**What you should do**
Write out the listing below from the line containing "(152, 154) none" to its last line, unaltered, ends included.

Top of Dataset extract

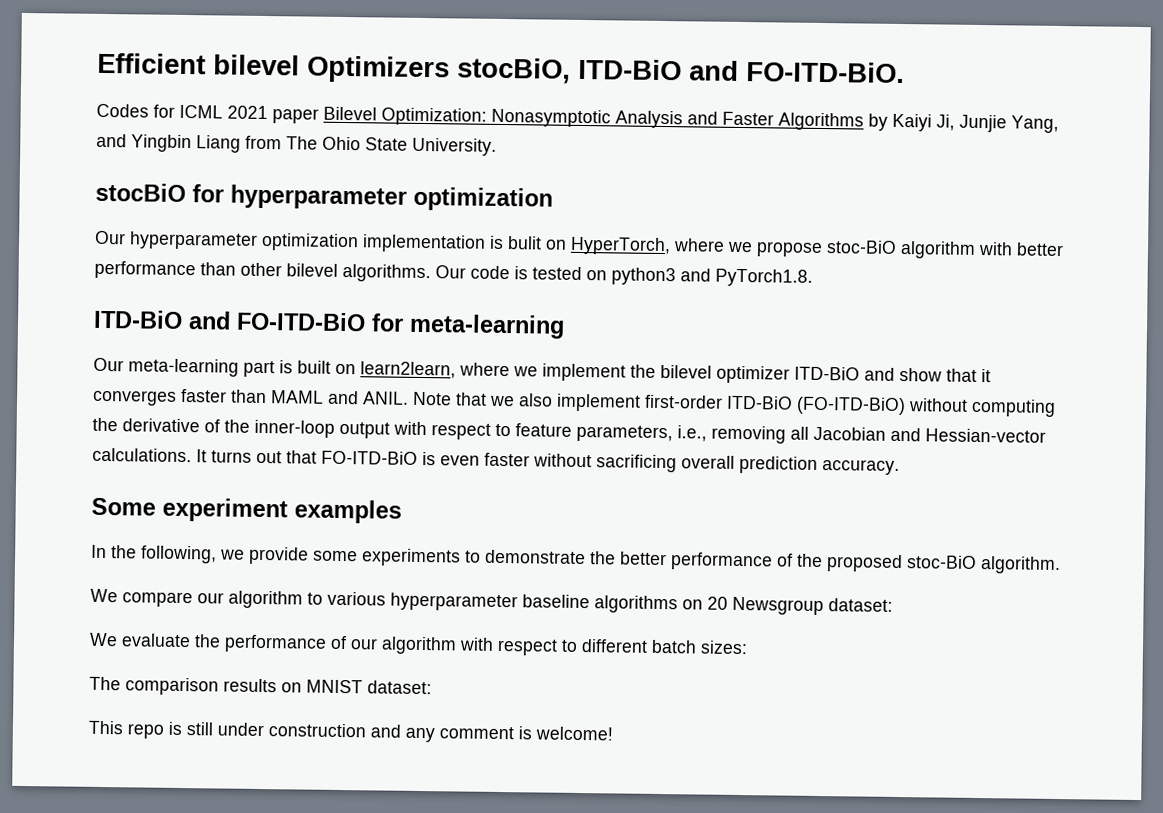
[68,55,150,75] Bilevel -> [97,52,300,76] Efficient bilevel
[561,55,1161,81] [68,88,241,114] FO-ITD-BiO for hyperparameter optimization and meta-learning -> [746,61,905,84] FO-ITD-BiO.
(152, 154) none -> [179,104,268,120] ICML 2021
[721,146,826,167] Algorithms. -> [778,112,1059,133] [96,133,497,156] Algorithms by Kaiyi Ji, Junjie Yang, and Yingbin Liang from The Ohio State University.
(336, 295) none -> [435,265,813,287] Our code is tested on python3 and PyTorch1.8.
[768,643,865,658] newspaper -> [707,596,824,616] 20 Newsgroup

Bottom of Dataset extract

**Answer to this exercise**
(152, 154) none -> [179,104,268,120] ICML 2021
[721,146,826,167] Algorithms. -> [778,112,1059,133] [96,133,497,156] Algorithms by Kaiyi Ji, Junjie Yang, and Yingbin Liang from The Ohio State University.
(336, 295) none -> [435,265,813,287] Our code is tested on python3 and PyTorch1.8.
[768,643,865,658] newspaper -> [707,596,824,616] 20 Newsgroup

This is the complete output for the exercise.